Sempre é bom termos o reconhecimento de nossas escolhas. Foi assim quando os esforços para a manutenção do TRAVESSIA pôde ser valorizado e, como nos diz  Jorge Broide, no prefácio do livro de Danto, “resgatado de um passado que é nosso e não sabíamos e que nos tira de uma solidão e de um isolamento que vivemos durante tantos anos no próprio meio psicanalítico. Esse resgate nos ajuda a encontrar os caminhos de nossa trajetória que estavam presentes de forma fragmentada e muitas vezes sem palavras”. Considero e defendo a experiência de trabalhos como o do TRAVESSIA como recurso numa formação analítica por seu caráter de pesquisa conceitual, por sua articulação com outros saberes e diferentes linguagens artísticas, por ser uma prática que, ao assistir populações traumatizadas por diferentes fatores em settings variados expõe o analista a se mover à radicalidade do desconhecimento do outro e ao exercício da liberdade criativa através de um terreno fragmentado. Dito de outra forma, a educação/transmissão se dando pela prática que, por sua vez, ressignifica a teoria.
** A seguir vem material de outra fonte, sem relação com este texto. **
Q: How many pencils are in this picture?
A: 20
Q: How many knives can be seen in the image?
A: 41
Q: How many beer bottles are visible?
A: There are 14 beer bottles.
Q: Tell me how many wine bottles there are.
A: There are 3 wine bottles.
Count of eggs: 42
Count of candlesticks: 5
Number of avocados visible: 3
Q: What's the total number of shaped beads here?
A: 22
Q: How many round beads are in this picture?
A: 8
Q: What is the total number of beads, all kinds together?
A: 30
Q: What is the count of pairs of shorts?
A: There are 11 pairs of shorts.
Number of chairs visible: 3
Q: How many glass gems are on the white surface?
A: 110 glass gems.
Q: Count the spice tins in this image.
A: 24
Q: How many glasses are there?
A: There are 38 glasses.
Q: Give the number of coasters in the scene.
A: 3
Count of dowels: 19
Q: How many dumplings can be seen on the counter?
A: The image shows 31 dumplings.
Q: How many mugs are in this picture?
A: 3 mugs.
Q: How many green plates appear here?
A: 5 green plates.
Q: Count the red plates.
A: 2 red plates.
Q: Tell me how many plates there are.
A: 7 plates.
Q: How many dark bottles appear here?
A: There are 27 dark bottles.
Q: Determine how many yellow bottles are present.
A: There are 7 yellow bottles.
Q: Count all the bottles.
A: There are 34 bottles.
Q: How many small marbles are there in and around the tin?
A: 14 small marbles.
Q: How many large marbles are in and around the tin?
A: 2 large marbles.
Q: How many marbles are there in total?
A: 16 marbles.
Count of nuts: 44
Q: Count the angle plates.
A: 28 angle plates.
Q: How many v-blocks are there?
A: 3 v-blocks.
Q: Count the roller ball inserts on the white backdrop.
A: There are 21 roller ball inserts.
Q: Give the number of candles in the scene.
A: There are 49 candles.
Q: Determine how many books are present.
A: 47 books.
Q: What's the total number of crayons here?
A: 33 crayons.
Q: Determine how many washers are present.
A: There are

Nesse sentido, práticas como o TRAVESSIA são consideradas herdeiras dessa psicanálise que foi esquecida por décadas, mas afirmada por Freud. E, mesmo que não o fosse, seguindo nossa linha de que a tradição não é algo que deva paralisar o presente e impedir mudanças no futuro, os enormes desafios que a contemporaneidade nos apresenta, tanto no plano da clínica individual quanto no da atuação off the couch nos impõem uma discussão sobre que profissionais desejamos formar.